「写真で見る相模原~昭和・平成の生活と民俗~」(No56・養蚕の祈願③)

前回・前々回には、主に相模原地区を中心とした養蚕に関する行事や信仰の写真を紹介しましたが、もちろん津久井地域も養蚕は大変盛んでした。

最初の写真は緑区佐野川地区の蚕影山(こかげさん)神社で、津久井地区の各地にこうした蚕の神がまつられていました(平成19年[2007]3月29日撮影)。

 

前々回紹介した、女性が集まって繭がたくさんできるように祈る講も行われており、次の写真は緑区青野原地区の「おこもり」と呼ばれる行事です。養蚕の作業が始まる5月には火事よけと養蚕がうまくいくように、6月は火事もなく無事に養蚕ができたお礼として、女性たちがおこもりを行いました(平成25年[2013]6月10日)。

* _やること_
A. 養蚕の祈願についての文章をもとに、次の問いに答えよ。
(i) 蚕影山神社の写真はどの地区で撮られたものか。
(ii) 「おこもり」と呼ばれる行事の写真はどの地区のものか。
(iii) 6月のおこもりは何のために行われたか。
B. 養蚕の祈願についての文章を、最後の文のあとから書き継げ。
このあとの行は、本文とは別の資料である。

[収集データの項目]
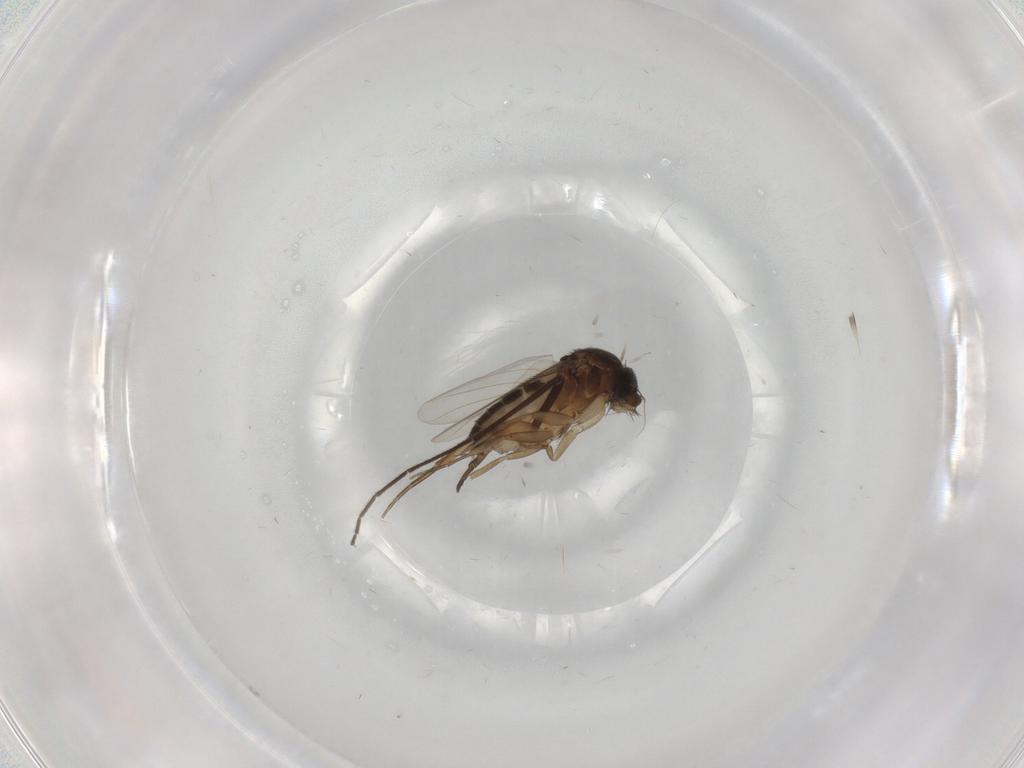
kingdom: Animalia
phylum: Arthropoda
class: Insecta
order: Diptera
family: Phoridae
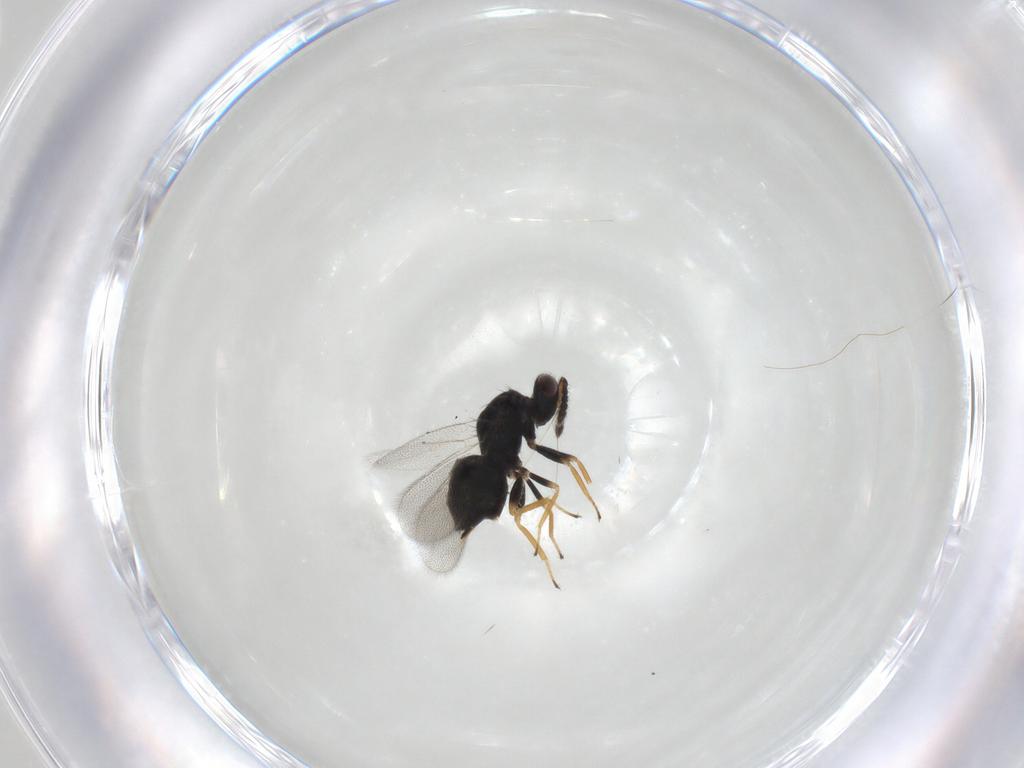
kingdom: Animalia
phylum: Arthropoda
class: Insecta
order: Hymenoptera
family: Eulophidae
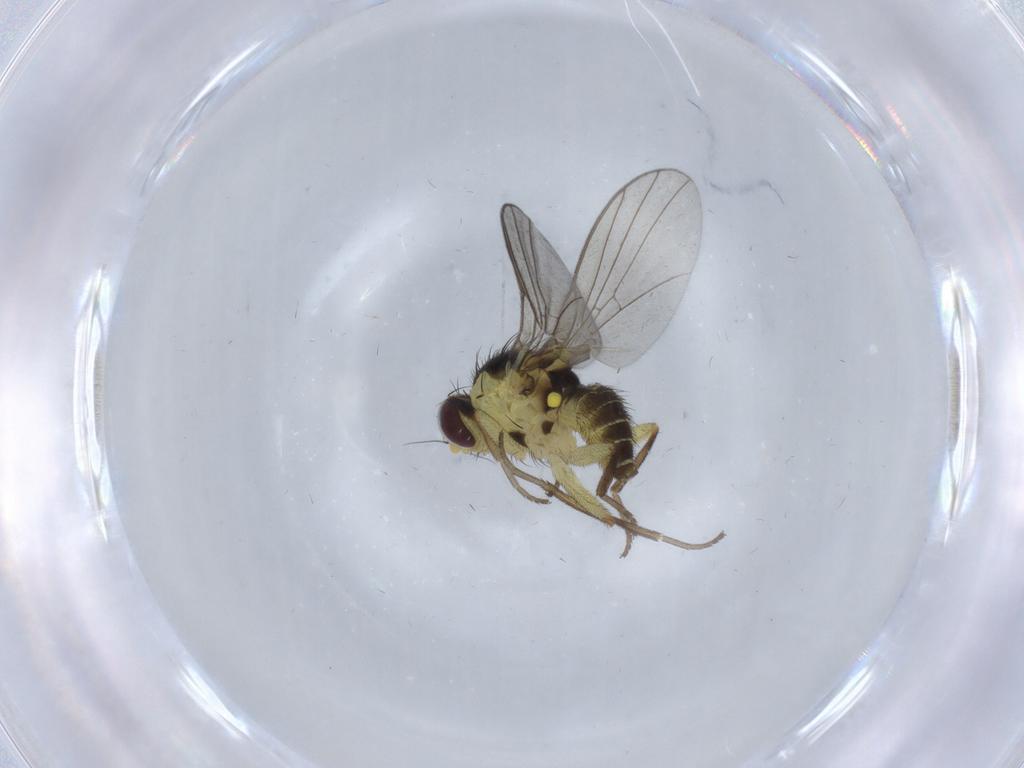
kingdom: Animalia
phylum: Arthropoda
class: Insecta
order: Diptera
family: Agromyzidae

* _順に回答_
A.
(i) 緑区佐野川地区
(ii) 緑区青野原地区
(iii) 火事もなく無事に養蚕ができたお礼として行われた。

B.
津久井地域には、二十三夜塔が100基以上というようにかなり多く、二十三夜塔は蚕の神がまつられているとする伝承もあって(『津久井町郷土誌』)、地域の養蚕の進展に伴って各地に建てられたと考えられます。

写真は、緑区三ヶ木(みかげ)地区の文化14年(1817)建立の二十三夜塔で、津久井地域の二十三夜塔の中でも早い時期に造立されたものです。下の写真は、緑区千木良地区の二十三夜講で飾られた掛軸で、蚕の女神が描かれています(平成22年[2010]1月9日)。

また、緑区根小屋(天保5年[1834])には、破損が大きいものの二十三夜と蚕影大明神(こかげだいみょうじん)の文字が並んで記されたものがあり、緑区長竹の養蚕大権現塔(ようさんだいごんげんとう・寛政9年[1797])は勢至菩薩(せいしぼさつ)が彫られており、二十三夜講では勢至菩薩をまつりました。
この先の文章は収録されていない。